## PROBLEM TO SOLVE
This exercise requires every record to be repeated exactly.

Segment Open

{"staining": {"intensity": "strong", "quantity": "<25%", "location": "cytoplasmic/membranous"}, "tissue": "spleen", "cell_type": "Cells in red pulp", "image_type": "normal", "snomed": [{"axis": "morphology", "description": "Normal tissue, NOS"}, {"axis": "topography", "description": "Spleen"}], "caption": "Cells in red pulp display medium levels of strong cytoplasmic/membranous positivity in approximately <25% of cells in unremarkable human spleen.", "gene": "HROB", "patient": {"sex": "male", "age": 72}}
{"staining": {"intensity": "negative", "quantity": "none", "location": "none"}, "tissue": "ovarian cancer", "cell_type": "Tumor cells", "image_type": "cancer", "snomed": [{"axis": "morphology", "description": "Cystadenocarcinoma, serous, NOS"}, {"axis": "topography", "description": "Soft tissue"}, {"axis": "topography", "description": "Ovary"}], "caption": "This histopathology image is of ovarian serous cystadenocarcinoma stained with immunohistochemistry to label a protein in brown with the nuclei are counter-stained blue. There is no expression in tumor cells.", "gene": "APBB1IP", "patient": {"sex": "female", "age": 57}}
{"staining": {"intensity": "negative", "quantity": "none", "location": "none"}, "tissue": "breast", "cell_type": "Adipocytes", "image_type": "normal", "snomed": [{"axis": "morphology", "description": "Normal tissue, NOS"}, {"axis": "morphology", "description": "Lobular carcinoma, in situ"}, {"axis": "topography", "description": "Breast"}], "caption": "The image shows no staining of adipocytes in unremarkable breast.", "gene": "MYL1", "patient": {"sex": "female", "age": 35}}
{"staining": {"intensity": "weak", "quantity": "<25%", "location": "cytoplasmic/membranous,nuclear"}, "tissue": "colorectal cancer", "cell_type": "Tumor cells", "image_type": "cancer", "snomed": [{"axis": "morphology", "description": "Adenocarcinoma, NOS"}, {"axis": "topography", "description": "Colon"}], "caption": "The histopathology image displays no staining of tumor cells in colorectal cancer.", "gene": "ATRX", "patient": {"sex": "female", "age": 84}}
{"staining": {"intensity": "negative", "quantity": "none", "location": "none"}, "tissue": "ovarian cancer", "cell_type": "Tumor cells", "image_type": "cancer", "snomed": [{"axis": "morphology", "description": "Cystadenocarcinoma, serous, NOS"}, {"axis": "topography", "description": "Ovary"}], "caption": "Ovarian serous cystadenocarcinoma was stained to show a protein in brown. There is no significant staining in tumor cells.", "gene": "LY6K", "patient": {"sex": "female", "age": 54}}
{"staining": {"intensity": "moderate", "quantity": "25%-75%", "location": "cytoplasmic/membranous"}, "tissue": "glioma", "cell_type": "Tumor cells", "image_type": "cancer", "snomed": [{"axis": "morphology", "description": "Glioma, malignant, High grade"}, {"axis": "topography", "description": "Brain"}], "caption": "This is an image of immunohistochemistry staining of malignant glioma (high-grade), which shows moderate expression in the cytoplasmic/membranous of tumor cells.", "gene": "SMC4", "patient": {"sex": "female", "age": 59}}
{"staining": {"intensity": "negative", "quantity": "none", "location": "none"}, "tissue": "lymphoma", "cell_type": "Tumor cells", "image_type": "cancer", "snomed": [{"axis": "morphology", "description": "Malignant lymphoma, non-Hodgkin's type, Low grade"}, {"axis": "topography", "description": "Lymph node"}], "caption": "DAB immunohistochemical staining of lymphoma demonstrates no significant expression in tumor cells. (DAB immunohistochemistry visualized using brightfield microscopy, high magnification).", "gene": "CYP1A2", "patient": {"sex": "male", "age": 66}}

Segment Closed

## FINAL ANSWER
{"staining": {"intensity": "strong", "quantity": "<25%", "location": "cytoplasmic/membranous"}, "tissue": "spleen", "cell_type": "Cells in red pulp", "image_type": "normal", "snomed": [{"axis": "morphology", "description": "Normal tissue, NOS"}, {"axis": "topography", "description": "Spleen"}], "caption": "Cells in red pulp display medium levels of strong cytoplasmic/membranous positivity in approximately <25% of cells in unremarkable human spleen.", "gene": "HROB", "patient": {"sex": "male", "age": 72}}
{"staining": {"intensity": "negative", "quantity": "none", "location": "none"}, "tissue": "ovarian cancer", "cell_type": "Tumor cells", "image_type": "cancer", "snomed": [{"axis": "morphology", "description": "Cystadenocarcinoma, serous, NOS"}, {"axis": "topography", "description": "Soft tissue"}, {"axis": "topography", "description": "Ovary"}], "caption": "This histopathology image is of ovarian serous cystadenocarcinoma stained with immunohistochemistry to label a protein in brown with the nuclei are counter-stained blue. There is no expression in tumor cells.", "gene": "APBB1IP", "patient": {"sex": "female", "age": 57}}
{"staining": {"intensity": "negative", "quantity": "none", "location": "none"}, "tissue": "breast", "cell_type": "Adipocytes", "image_type": "normal", "snomed": [{"axis": "morphology", "description": "Normal tissue, NOS"}, {"axis": "morphology", "description": "Lobular carcinoma, in situ"}, {"axis": "topography", "description": "Breast"}], "caption": "The image shows no staining of adipocytes in unremarkable breast.", "gene": "MYL1", "patient": {"sex": "female", "age": 35}}
{"staining": {"intensity": "weak", "quantity": "<25%", "location": "cytoplasmic/membranous,nuclear"}, "tissue": "colorectal cancer", "cell_type": "Tumor cells", "image_type": "cancer", "snomed": [{"axis": "morphology", "description": "Adenocarcinoma, NOS"}, {"axis": "topography", "description": "Colon"}], "caption": "The histopathology image displays no staining of tumor cells in colorectal cancer.", "gene": "ATRX", "patient": {"sex": "female", "age": 84}}
{"staining": {"intensity": "negative", "quantity": "none", "location": "none"}, "tissue": "ovarian cancer", "cell_type": "Tumor cells", "image_type": "cancer", "snomed": [{"axis": "morphology", "description": "Cystadenocarcinoma, serous, NOS"}, {"axis": "topography", "description": "Ovary"}], "caption": "Ovarian serous cystadenocarcinoma was stained to show a protein in brown. There is no significant staining in tumor cells.", "gene": "LY6K", "patient": {"sex": "female", "age": 54}}
{"staining": {"intensity": "moderate", "quantity": "25%-75%", "location": "cytoplasmic/membranous"}, "tissue": "glioma", "cell_type": "Tumor cells", "image_type": "cancer", "snomed": [{"axis": "morphology", "description": "Glioma, malignant, High grade"}, {"axis": "topography", "description": "Brain"}], "caption": "This is an image of immunohistochemistry staining of malignant glioma (high-grade), which shows moderate expression in the cytoplasmic/membranous of tumor cells.", "gene": "SMC4", "patient": {"sex": "female", "age": 59}}
{"staining": {"intensity": "negative", "quantity": "none", "location": "none"}, "tissue": "lymphoma", "cell_type": "Tumor cells", "image_type": "cancer", "snomed": [{"axis": "morphology", "description": "Malignant lymphoma, non-Hodgkin's type, Low grade"}, {"axis": "topography", "description": "Lymph node"}], "caption": "DAB immunohistochemical staining of lymphoma demonstrates no significant expression in tumor cells. (DAB immunohistochemistry visualized using brightfield microscopy, high magnification).", "gene": "CYP1A2", "patient": {"sex": "male", "age": 66}}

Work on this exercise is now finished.